Will Mark Zuckerberg Vote For Peter Thiel Now?

At next month's Facebook stockholder meeting, CEO Mark Zuckerberg will be faced with symbolic vote on a board member who is trying to destroy a media company.

Facebook CEO Mark Zuckerberg, who is now perhaps the most powerful man in publishing, will be forced next month to decide the fate of a board member who engineered a decade-long secret campaign against a media company.

Zuckerberg, who controls the majority of Facebook's stockholder voting power, will have his own up-or-down vote at the company’s June 20 stockholder meeting on Peter Thiel, who is listed as being up for re-election on Facebook's preliminary proxy statement. Thiel, an early Facebook investor and key player in its early power struggles, confirmed this week that he financed lawsuits against Gawker Media as "deterrence" after the company reported that he is gay.

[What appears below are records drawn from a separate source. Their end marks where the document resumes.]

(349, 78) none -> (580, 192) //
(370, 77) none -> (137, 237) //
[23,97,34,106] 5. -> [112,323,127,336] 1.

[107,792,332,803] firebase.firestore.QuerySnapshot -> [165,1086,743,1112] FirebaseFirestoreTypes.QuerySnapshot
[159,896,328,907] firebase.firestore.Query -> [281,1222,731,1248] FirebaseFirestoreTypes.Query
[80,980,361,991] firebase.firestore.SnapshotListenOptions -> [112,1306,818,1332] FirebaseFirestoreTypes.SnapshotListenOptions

The stakes are high for Zuckerberg because of the power he has accreted in digital publishing, an industry in which Gawker is both a lightning rod and a pioneer. Gawker is, in fact, a Facebook partner, and one of many participants in its Instant Articles program. Facebook is the world’s most important filter of information and increasingly the driving force in the way people get their news. Yet so far Zuckerberg has remained silent on his board member’s actions. BuzzFeed News’ requests for an interview were turned down along with those of many other media organizations.

Whether or not Zuckerberg is forced to address the Thiel situation at the 11 a.m. stockholder meeting at the Sofitel San Francisco Bay in Redwood City, his thumbs-up, or down, vote will be the most forceful statement he can make about his board member — a man who some argue is setting a chilling precedent for media companies that publish stories not to the liking of powerful billionaires.

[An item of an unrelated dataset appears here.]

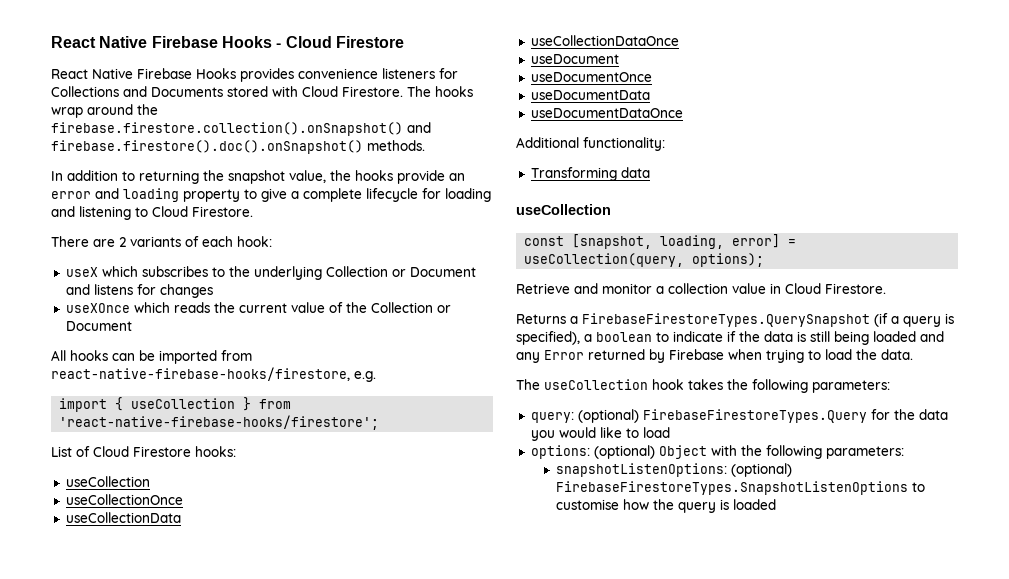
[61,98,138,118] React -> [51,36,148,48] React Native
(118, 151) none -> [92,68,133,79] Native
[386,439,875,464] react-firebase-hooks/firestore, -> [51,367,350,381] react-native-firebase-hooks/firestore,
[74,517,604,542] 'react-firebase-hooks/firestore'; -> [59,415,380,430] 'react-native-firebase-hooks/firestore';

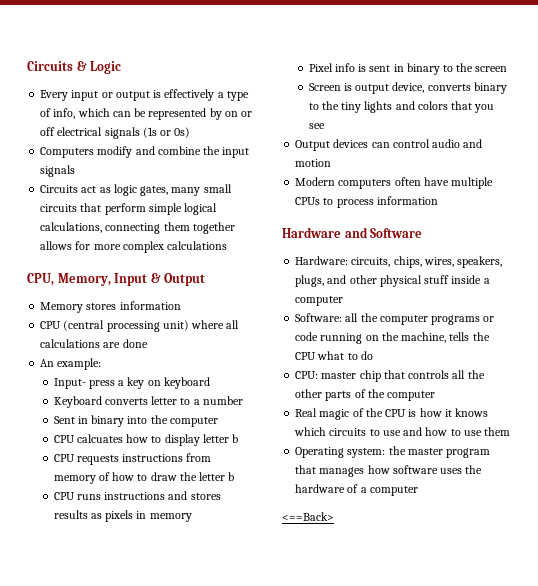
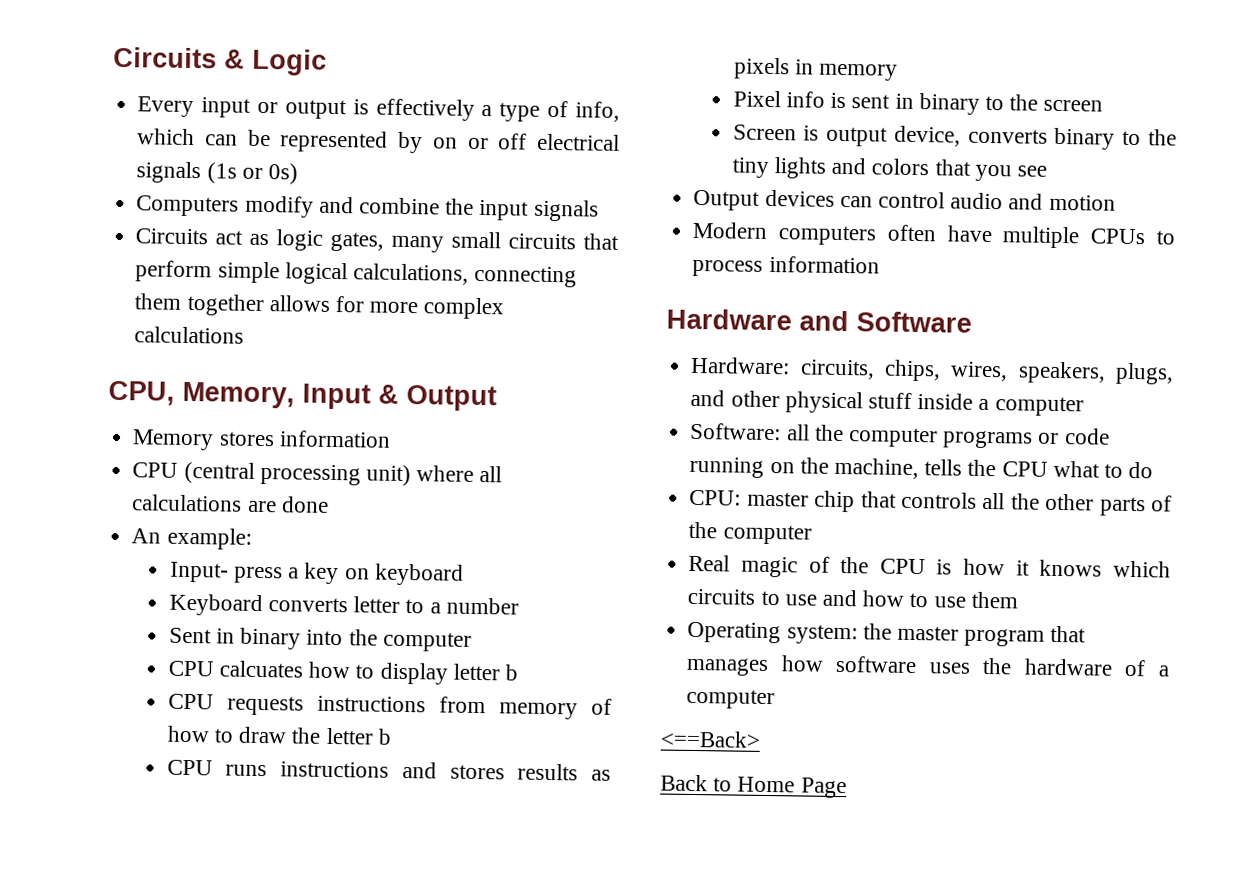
(334, 516) none -> [660,774,847,799] // Back to Home Page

Will Facebook, a company dependent on publishers for the content that fuels its News Feed, stand by a board member seeking the destruction of one of those very publishers?

Facebook is used by more than 1 billion people every day, but as it has moved from personal content toward what the company refers to as "public content," it has moved huge audiences to publishers — and become responsible for a significant share of many publishers’ traffic. Its influence is so vast that many such publishers (including BuzzFeed) have agreed to host their articles directly on Facebook's servers via the Instant Articles product. That outsized influence on how people all across the world are informed is why a major firestorm ensued after curators of its Trending column were accused of bias. After that episode, Zuckerberg said the company had a trust problem with conservatives that it needed to address. His vote on Thiel will send another message about how he sees publishers.